Poster Presentation The Joint Annual Scientific Meetings of the Endocrine Society of Australia and the Society for Reproductive Biology 2017

Severe pancreatic allograft associated hypoglycaemia captured on an ambulatory continuous glucose monitoring system (#273)

Elizabeth George 1 , Natalie Harrison 1
  1. Endocrinology, University Hospital Geelong - Barwon Health, Geelong, Vic, Australia

A 37-year-old pancreas-kidney transplant recipient experienced severe, recurrent episodes of hypoglycaemia captured on a continuous glucose monitoring system (CGM). She had longstanding type 1 diabetes with multiple disease complications including end-stage nephropathy. She underwent a deceased donor simultaneous pancreas-kidney transplant after two years on haemodialysis. The transplanted pancreas was placed with systemic drainage into the common iliac vein.

Two months later she began experiencing neuroglycopenic symptoms 1-4 hours following meals. She progressed to have a witnessed generalized tonic-clonic seizure, presumably hypoglycemia induced. Biochemistry demonstrated a fasting hyperinsulinaemic state with blood glucose of 4.6mmol/L, C-peptide of 1.43nmol/L (0.3-1.30nmol/L), pro-insulin of 36pmol/L (<13.3) and insulin of 23.1mIU/L (0-17). A 48-hour fast failed to demonstrate significant hypoglycaemia, with the lowest recorded blood glucose of 3.5mmol/L. She demonstrated hyperinsulinaemia following completion of the fast with a post-prandial blood glucose of 9.6mmol/L, elevated C-peptide of 6.99nmol/L, and insulin of 162mIU/L.

A GCM was fitted and soon after she experienced another generalized tonic-clonic seizure. Severe fasting hypoglycaemia was captured during this episode, with capillary glucose readings of <2mmol/L lasting 70minutes. CGM traces also demonstrated frequent 1-4 hour post-prandial hypoglycaemic events. An extended glucose tolerance test with CGM monitoring confirmed ongoing hypersecretion of insulin with rises in insulin to 385mU/L at 90 minutes (normal <107mU/L) with glucose of 1.9mmol/L.

She was commenced on metformin, acarbose and a low-carbohydrate diet with self-reported and significant improvement in symptoms.

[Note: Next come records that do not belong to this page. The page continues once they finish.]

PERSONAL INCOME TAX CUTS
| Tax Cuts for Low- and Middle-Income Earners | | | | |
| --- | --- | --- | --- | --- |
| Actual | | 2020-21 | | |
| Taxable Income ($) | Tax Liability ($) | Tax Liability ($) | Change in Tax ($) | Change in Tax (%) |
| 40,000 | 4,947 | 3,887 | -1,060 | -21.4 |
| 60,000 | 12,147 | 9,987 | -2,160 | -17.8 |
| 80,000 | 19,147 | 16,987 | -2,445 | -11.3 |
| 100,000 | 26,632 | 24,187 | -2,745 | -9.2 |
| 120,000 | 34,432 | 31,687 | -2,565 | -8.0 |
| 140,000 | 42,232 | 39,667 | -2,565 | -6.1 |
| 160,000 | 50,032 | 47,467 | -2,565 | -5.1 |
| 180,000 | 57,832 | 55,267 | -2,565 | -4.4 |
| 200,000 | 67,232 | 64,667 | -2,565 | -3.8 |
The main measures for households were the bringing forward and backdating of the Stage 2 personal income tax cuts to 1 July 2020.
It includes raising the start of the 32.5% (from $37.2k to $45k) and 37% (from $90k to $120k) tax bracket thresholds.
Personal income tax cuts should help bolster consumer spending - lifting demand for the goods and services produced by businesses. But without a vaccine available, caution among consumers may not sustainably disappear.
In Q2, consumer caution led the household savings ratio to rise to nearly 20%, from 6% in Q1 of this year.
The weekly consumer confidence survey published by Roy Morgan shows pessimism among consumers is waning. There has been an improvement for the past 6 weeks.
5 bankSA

The CGM system captured ongoing significant fasting and post-prandial hypoglycaemia despite symptom resolution.

Discussion:

Post-prandial hypoglycaemia following pancreatic transplantation is relatively common, however, it is usually mild and self-limiting. Potential aetiologies include peripheral hyperinsulinaemia, high titres of anti-insulin antibodies, increased insulin sensitivity, counter-regulatory hormone abnormalities and loss of allograft autonomic innervation. Diagnosis of this condition can be challenging and continuous glucose monitoring is a useful diagnostic tool when other measures fail to detect hypoglycaemic episodes.